"Bösartige Praxis": Honorarrückforderungen wegen gemeinsamer Patienten
Seit 2012 prüft die Kassenärztliche Vereinigung Westfalen-Lippe (KVWL) in Form einer Stichprobe Praxisgemeinschaften auf einen unzulässig hohen Anteil von gemeinsam behandelten Patienten. Das verursachte zum Teil Honorarrückforderungen in sechsstelliger Höhe. Betroffene Ärzte haben sich in der Initiative „Pro Arzt“ zusammengeschlossen. Sie werfen der KVWL eine „hochgradig ignorante, zum Teil auch vorsätzlich bösartige Verwaltungspraxis, die auch vor Rechtsbeugung nicht zurückschreckt“ vor.

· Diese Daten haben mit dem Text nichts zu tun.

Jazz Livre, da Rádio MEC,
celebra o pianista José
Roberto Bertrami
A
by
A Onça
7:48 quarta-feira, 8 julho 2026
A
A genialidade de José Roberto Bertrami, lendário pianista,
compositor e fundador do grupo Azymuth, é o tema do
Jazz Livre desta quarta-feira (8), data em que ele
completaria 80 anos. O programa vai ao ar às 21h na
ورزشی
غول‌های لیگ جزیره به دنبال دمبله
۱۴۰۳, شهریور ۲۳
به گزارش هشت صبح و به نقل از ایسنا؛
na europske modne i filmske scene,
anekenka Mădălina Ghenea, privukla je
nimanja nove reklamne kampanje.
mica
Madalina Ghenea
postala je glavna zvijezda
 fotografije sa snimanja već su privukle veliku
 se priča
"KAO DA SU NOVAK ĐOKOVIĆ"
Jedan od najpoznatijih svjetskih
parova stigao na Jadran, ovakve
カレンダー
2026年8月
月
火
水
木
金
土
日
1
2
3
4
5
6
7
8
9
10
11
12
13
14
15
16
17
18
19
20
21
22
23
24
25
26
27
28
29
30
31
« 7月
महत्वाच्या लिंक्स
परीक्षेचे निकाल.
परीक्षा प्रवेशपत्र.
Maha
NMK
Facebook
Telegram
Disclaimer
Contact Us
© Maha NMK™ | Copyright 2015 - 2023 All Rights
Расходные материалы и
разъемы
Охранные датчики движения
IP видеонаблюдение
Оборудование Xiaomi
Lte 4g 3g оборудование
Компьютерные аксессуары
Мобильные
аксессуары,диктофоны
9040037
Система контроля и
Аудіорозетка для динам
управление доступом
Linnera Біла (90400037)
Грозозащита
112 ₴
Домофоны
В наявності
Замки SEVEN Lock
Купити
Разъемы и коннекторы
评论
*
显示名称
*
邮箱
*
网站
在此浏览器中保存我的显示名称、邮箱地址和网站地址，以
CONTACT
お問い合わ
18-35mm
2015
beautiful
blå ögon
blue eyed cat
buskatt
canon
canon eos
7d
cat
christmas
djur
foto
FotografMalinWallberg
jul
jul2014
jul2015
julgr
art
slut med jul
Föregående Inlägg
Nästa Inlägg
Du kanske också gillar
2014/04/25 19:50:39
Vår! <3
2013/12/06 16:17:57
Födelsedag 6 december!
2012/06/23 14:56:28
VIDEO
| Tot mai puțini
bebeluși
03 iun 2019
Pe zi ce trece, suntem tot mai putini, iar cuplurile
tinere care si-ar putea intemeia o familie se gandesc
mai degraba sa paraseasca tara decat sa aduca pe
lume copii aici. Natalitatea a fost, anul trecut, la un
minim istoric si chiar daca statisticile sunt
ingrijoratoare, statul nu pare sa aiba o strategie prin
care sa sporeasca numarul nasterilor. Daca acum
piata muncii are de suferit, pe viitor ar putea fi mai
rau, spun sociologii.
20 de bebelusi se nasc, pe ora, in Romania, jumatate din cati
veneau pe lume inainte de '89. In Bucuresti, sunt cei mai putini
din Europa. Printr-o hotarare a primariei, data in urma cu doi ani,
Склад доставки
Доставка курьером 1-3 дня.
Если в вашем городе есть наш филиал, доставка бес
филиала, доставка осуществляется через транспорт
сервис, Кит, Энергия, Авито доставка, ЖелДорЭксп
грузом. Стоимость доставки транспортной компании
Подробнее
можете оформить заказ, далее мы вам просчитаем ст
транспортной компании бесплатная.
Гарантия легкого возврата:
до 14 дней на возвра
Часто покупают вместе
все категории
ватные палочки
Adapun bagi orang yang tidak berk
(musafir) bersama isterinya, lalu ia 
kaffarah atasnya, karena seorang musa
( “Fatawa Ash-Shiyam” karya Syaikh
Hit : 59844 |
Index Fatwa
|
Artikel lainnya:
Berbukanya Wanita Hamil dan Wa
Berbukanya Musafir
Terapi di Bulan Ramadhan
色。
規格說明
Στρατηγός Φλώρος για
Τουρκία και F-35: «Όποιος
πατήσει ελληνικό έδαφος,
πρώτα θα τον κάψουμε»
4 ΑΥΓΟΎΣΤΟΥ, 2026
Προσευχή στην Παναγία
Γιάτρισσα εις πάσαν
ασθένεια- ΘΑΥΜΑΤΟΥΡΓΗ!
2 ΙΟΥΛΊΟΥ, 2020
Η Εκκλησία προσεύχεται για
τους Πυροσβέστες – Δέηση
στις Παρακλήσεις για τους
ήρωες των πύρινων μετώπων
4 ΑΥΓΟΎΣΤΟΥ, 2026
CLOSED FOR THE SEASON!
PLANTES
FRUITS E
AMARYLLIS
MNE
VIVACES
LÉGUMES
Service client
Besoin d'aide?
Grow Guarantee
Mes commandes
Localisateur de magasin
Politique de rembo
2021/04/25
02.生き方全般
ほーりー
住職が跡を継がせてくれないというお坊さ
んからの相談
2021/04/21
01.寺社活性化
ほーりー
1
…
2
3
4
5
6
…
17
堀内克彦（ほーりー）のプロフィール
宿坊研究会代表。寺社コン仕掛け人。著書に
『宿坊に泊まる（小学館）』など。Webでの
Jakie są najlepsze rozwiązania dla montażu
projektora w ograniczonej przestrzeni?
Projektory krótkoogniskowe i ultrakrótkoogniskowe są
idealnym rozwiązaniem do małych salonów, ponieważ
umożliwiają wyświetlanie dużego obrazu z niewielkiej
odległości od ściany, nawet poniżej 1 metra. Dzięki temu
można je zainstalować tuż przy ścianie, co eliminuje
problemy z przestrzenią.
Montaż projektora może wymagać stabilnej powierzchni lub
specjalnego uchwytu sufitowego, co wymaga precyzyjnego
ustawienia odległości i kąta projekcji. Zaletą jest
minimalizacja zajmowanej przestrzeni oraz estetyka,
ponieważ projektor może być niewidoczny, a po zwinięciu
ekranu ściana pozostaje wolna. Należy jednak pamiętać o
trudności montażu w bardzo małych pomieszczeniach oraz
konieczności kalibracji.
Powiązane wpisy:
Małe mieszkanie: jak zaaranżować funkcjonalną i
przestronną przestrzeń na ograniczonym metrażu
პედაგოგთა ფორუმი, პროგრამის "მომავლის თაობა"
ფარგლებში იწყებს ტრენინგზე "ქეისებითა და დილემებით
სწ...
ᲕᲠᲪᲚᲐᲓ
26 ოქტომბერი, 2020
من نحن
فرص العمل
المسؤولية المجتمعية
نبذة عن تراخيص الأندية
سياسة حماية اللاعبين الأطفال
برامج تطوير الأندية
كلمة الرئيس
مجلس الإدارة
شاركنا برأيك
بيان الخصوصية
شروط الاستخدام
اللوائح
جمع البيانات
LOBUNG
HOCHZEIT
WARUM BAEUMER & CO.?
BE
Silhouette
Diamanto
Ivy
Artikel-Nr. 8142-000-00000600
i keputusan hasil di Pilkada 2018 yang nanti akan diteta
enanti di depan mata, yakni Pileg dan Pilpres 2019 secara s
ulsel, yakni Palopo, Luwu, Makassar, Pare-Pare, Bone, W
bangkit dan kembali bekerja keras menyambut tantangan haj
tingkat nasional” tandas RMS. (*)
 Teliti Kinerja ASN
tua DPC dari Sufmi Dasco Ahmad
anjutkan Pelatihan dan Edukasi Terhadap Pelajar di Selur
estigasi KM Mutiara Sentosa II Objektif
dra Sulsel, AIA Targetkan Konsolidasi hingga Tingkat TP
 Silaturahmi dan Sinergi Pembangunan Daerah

Diese Vorwürfe weist der KV-Vorsitzende Dr. Wolfgang-Axel Dryden entschieden zurück. Bei der jüngsten Sitzung der Vertreterversammlung in Dortmund stellte er klar: „Die KVWL handelt entsprechend der Gesetzeslage, der Richtlinien, der Rechtsprechung und der Vorgaben, die die Revision durch das Aufsichtsministerium macht.“
Auch die Aufgreifkriterien seien vorgegeben: 20 % Patientenidentitäten bei fachgleich kooperierenden Praxen und 30 % bei fachübergreifenden Kooperationen. In diesen Fällen suche die KV nach entlastenden Sachverhalten wie zum Beispiel echte Vertretungen oder Notfallbehandlungen. Obwohl dazu nicht verpflichtet, versuche die KV auch bei 50 % oder mehr Patientenidentitäten entlastende Gründe zu finden, berichtete Dr. Dryden.
Niemand hat die Absicht, „Praxen zu zerstören“
Lediglich die Art der Prüfung sei den KVen freigestellt. Da der KV-Vorstand die Kollegen nicht „unter Generalverdacht“ stellen wollte, habe er sich für Stichproben-Prüfungen entschlossen. Von dieser 2-%-Prüfung seien alle Praxen erst nach 50 Quartalen erfasst, rechnete Dr. Dryden vor. Das entlaste viele Kollegen. Die Auffälligen würden durch den langen Zeitraum aber „stark belastet“, gestand Dr. Dryden zu. Da es nicht die Absicht der KV sei, „Praxen zu zerstören“, werde versucht, die Schadensregulierung so zu strecken, dass die Belastungen tragbar seien. In jedem zweiten Fall hätte das Verfahren einvernehmlich abgeschlossen werden können.
Oft sind Einsteigerpraxen mit geringen Fallzahlen betroffen
Dr. Dryden musste auch zugestehen, dass kleinere Praxen gegenüber größeren Praxen in einer Praxisgemeinschaft benachteiligt sind, da sie schneller eines der Aufgreifkriterien erreichen als der größere Partner. Davon seien häufig Einsteigerpraxen betroffen, wenn zum Beispiel die neu niedergelassene Kollegin nur vormittags Sprechstunden anbieten würde.
Die Konstellation Einsteigerpraxis mit geringen Fallzahlen und etablierte Praxis mit hoher Scheinzahl mache dem Vorstand „erhebliche Bauchschmerzen“. Dr. Dryden appellierte an seine Kollegen, die neuen Ärzte davor zu warnen, sich auf solche Konstellationen einzulassen.